UK off-shoot of French culinary giant Big Mamma hits the right notes.
The hot ticket right now in the London dining scene, Gloria Trattoria, is the first UK venture of famed French restaurant group Big Mamma (wait….shouldn’t that be Maman?) Sidenote: I wanted to check if there WAS an actual big mamma in the kitchen but the waiting staff seemed too busy to be asked. Maybe next time.
The vibe here is Amalfi-style dining, with a selection of pizzas and pastas on the menu that you’d find in and around the Campania region of Italy. So popular is this spot that even trying to get a lunchtime reservation is proving difficult, so the best bet is to book ahead or just go along and chance it. I managed to get an 11.45 slot for myself and two dining companions, which was probably the earliest i’ve ever had lunch. Actually that’s a lie, I think I once ate a day-old hamburger at 10am but that’s another story…

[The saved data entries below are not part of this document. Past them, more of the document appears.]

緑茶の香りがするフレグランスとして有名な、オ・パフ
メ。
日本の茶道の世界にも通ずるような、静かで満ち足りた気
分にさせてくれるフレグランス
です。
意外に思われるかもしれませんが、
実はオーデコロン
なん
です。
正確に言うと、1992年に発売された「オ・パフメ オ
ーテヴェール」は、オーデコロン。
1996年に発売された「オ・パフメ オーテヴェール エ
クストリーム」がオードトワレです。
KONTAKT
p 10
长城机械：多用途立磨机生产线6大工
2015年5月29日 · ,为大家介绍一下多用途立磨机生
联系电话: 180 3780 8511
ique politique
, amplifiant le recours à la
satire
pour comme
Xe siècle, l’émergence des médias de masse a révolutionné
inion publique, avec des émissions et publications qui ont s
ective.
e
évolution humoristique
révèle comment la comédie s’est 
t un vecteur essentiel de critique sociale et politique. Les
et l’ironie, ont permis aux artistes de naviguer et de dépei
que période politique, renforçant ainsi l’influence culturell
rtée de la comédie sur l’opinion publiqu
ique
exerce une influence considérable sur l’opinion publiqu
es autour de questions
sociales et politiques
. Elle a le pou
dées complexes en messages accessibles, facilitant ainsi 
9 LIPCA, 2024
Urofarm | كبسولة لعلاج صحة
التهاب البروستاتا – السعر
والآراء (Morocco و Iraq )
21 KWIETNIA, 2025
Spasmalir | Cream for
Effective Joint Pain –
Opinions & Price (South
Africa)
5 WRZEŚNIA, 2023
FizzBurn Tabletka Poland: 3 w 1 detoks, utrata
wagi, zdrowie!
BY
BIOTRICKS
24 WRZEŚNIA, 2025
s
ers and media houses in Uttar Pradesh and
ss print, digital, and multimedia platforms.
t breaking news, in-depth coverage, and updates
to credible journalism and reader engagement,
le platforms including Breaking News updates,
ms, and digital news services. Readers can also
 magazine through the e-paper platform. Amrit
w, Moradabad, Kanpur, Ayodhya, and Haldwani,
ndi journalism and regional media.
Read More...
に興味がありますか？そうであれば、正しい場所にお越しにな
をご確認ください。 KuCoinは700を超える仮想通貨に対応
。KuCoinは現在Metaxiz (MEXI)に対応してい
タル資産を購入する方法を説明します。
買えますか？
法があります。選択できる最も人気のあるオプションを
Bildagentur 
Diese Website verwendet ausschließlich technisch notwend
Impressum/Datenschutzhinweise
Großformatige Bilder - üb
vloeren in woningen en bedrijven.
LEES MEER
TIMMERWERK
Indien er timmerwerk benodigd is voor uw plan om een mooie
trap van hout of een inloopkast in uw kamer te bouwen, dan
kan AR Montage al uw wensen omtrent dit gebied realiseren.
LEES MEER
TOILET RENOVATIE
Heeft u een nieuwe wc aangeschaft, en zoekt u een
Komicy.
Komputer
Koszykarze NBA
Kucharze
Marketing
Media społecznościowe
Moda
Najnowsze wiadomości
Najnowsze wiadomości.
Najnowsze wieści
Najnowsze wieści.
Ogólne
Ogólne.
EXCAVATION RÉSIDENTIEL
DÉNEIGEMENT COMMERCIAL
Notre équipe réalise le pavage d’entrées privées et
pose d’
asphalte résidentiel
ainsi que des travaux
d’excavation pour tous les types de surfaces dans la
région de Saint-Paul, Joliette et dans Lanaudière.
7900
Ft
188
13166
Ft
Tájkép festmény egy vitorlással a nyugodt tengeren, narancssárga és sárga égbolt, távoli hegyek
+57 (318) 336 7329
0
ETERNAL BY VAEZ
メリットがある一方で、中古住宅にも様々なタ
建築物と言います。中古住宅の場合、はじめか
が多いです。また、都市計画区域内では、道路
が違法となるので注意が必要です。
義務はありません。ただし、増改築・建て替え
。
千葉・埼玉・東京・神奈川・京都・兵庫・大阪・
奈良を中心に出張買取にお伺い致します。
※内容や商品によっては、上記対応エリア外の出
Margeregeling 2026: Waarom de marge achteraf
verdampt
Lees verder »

The interior design here is spot on – it’s a mix of classical luxury with a hint of cool and casual, and staff are all dressed in pastel colours (apart from one in gym gear…curious) to complement the ethos. Waiters are friendly and attentive, and you’re greeted by a chorus of “buongiornos” before you’ve even reached your table.
Food is good – the pasta dishes are a mix of classics: from a meaty lasagne (ten layers of meatiness), to a decent carbonara, and some newer dishes: like the rabbit and polenta ravioli which for me was the standout plate. It formed one long pasta shape curled up, that you could probably unravel and wear as a necklace. Portions could be more generous though which is often the failing of Italian places in London – we want pasta and lots of it!
Booze here is a winner, the bar is so well stocked it actually spills out into the main restaurant, and the cocktails look delicious. I couldn’t partake due to the fact it was still technically morning, but next time i’m planning on getting suitably sloshed. Desserts too looked decent but nothing really jumped off the page (although the 5inch and over lemon meringue pie will rise high above the table like mount Vesuvius) so we paid and left – £50 for three people, without any alcohol.
All in all this place does deserve the hype because it knows what it is, a mid to high-range Italian that sits comfortably in east London away from its rivals that tend to be situated in the west. Without being overwhelmingly authentic I can still see Gloria thriving, and probably forming the first of many places Big Mamma (whoever she may be…) will open this side of the channel.